Başa dönecek olursak; İsrail'in, Gazze'ye insani yardım götüren ve 'Rotamız Filistin, Yükümüz Özgürlük' sloganıyla yola çıkan Mavi Marmara gemisine 31 Mayıs 2010'da düzenlediği saldırı sonrasında kopan ve diplomatik seviyesi aşağılara çekilen Türkiye-İsrail ilişkileri, İsrail Cumhurbaşkanı Isaac Herzog'un geçen sene Ankara'ya yaptığı ziyaret ile yumuşamaya başladı. Devamla 2008'den bu yana yapılan bu ilk üst düzey resmi ziyaret, her iki ülkede ilişkilerin normalleşmesi için adımları hızlandırdı ve karşılıklı olarak büyükelçi atama kararı ile sonuçlandı. Hafta içinde T.C. Cumhurbaşkanı Erdoğan ve İsrail Başbakanı Netanyahu görüşmesinden sonra Türkiye-İsrail ilişkileri yeni bir evreye girecek. Belli ki aradan geçen 13 yıldan sonra Ortadoğu’da ilişkiler ve dengeler değişecek ve eskiye benzemeyen yeni bir şekil alacak.

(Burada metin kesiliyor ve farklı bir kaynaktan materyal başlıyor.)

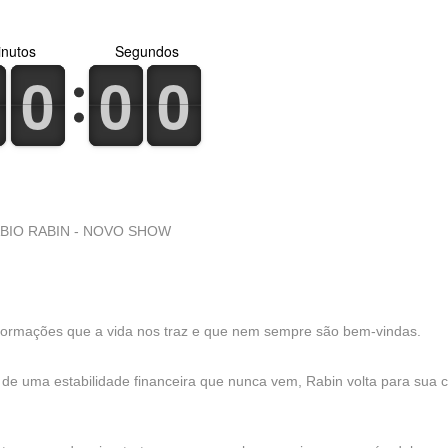
nutos
Segundos
0
1
0
1
0
1
0
1
0
1
0
1
BIO RABIN - NOVO SHOW
sformações que a vida nos traz e que nem sempre são bem-vindas.
 de uma estabilidade financeira que nunca vem, Rabin volta para sua 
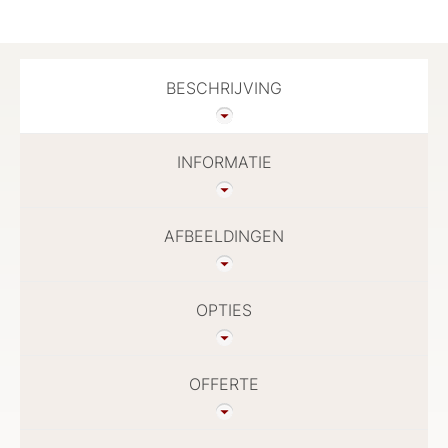
BESCHRIJVING
INFORMATIE
AFBEELDINGEN
OPTIES
OFFERTE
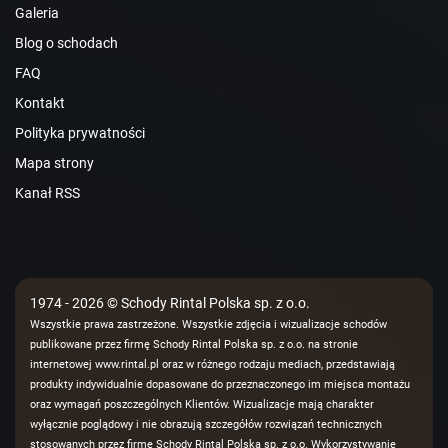
Galeria
Blog o schodach
FAQ
Kontakt
Polityka prywatności
Mapa strony
Kanał RSS
1974 - 2026 © Schody Rintal Polska sp. z o.o.
Wszystkie prawa zastrzeżone. Wszystkie zdjęcia i wizualizacje schodów
publikowane przez firmę Schody Rintal Polska sp. z o.o. na stronie
internetowej www.rintal.pl oraz w różnego rodzaju mediach, przedstawiają
produkty indywidualnie dopasowane do przeznaczonego im miejsca montażu
oraz wymagań poszczególnych Klientów. Wizualizacje mają charakter
wyłącznie poglądowy i nie obrazują szczegółów rozwiązań technicznych
stosowanych przez firmę Schody Rintal Polska sp. z o.o. Wykorzystywanie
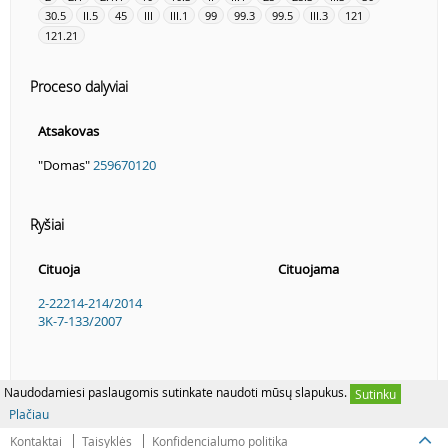
30.5
II.5
45
III
III.1
99
99.3
99.5
III.3
121
121.21
Proceso dalyviai
Atsakovas
"Domas"
259670120
Ryšiai
Cituoja
Cituojama
2-22214-214/2014
3K-7-133/2007
Naudodamiesi paslaugomis sutinkate naudoti mūsų slapukus.
Sutinku
Plačiau
Kontaktai
Taisyklės
Konfidencialumo politika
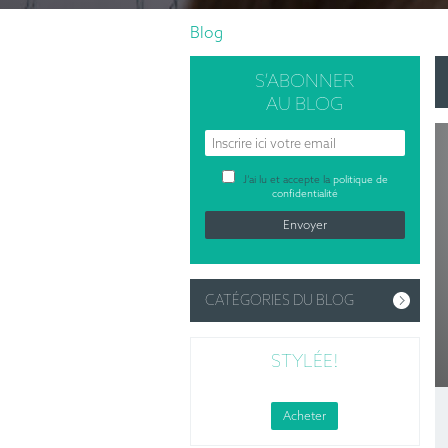
Blog
S’ABONNER
AU BLOG
J’ai lu et accepte la
politique de
confidentialité
CATÉGORIES DU BLOG
STYLÉE!
Acheter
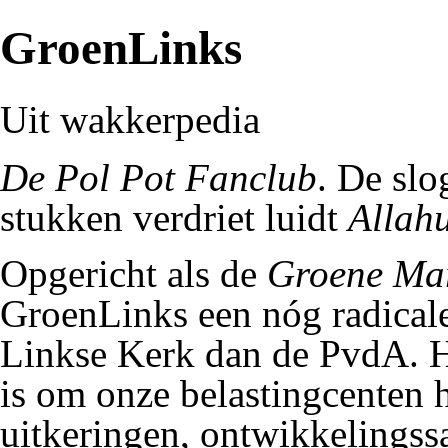
GroenLinks
Uit wakkerpedia
De Pol Pot Fanclub
. De
slo
stukken verdriet luidt
Allah
Opgericht als de
Groene Mar
GroenLinks een nóg radical
Linkse Kerk
dan de
PvdA
. 
is om
onze belastingcenten
h
uitkeringen
,
ontwikkelings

Öte yandan; Cumhurbaşkanı Erdoğan’ın geçen hafta Cezayir Cumhurbaşkanı Tebbun ile görüşmesi, hafta içinde Filistin Devlet Başkanı Mahmud Abbas ile görüşecek olması önemli bir dış siyaset adımı. Bilindiği üzere 2013 yılında sıkıntıya giren ve neredeyse kopuş noktasına gelen Türkiye-Mısır ilişkilerinin yükseltilmesi adımı bu yıl karşılıklı Büyükelçilerin atanması ile başladı. Cumhurbaşkanlığı seçimlerinden sonra da Mısır Cumhurbaşkanı Abdülfettah es-Sisi’nin Erdoğan’ı tebrik eden ilk isimlerin arasında yer alması ve Cumhurbaşkanı Erdoğan’ın, Mısırlı mevkidaşı Abdulfettah es-Sisi’yi Türkiye’ye davet etmesi Türkiye-Mısır ilişkilerini yeni bir evreye soktu.
Özetle; Türkiye’nin Ortadoğu ülkeleri ile olan ilişkileri ve Ortadoğu politikası yüz güldürecek bir seviyeye doğru ilerlerken, bu ülkelerle olan ilişkilerin Kıbrıs sorununun -Kıbrıs Türkleri lehine -çözümüne de katkı koyacağına dair inancımız artıyor.